Now, in the pop-up that appears, enter these details.
Connection: select your existing “My Twilio connection” — already there from before.
Send a message from: toggle Map on, then type:
whatsapp:+14155238886
To: {{1.From}}
Message Body: click “Create a Body” → in the Body field, open variable picker → find the Gemini block (Block 4)→ select Result
Then click Save.
Your inputs should look like this.
Then click “Immediately as data arrives” toggle to turn it on.
Your Transcriber bot is ready!
Now, every time you want to transcribe something, click Run once, record your message and send it to the transcriber bot. It’ll generate a transcript and send it back to you. Here’s what mine looks like.

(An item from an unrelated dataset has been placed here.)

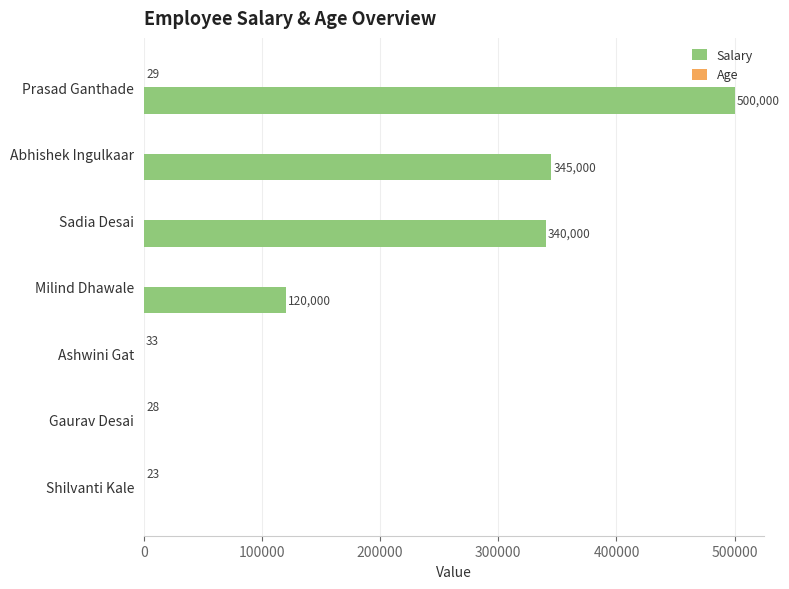

What is the sum of all Salary values?

1305000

It’s not perfect, but it’s a start.
Is this perfect? No.
The transcription isn’t always clean. Long voice notes can hit API limits. And you still have to manually send the voice note — it won’t sit in your meeting and record everything passively.
But here’s what it does do: it takes a voice note in any Indian language, transcribes it in seconds, and delivers it back to you on WhatsApp. No app to download. No UI to build. No server to maintain. Just a number saved in your contacts.
The next steps are obvious from here: cleaner transcripts, passive recording, and a Google Docs integration. But those are upgrades. The foundation is already working. The question is, will you build that out?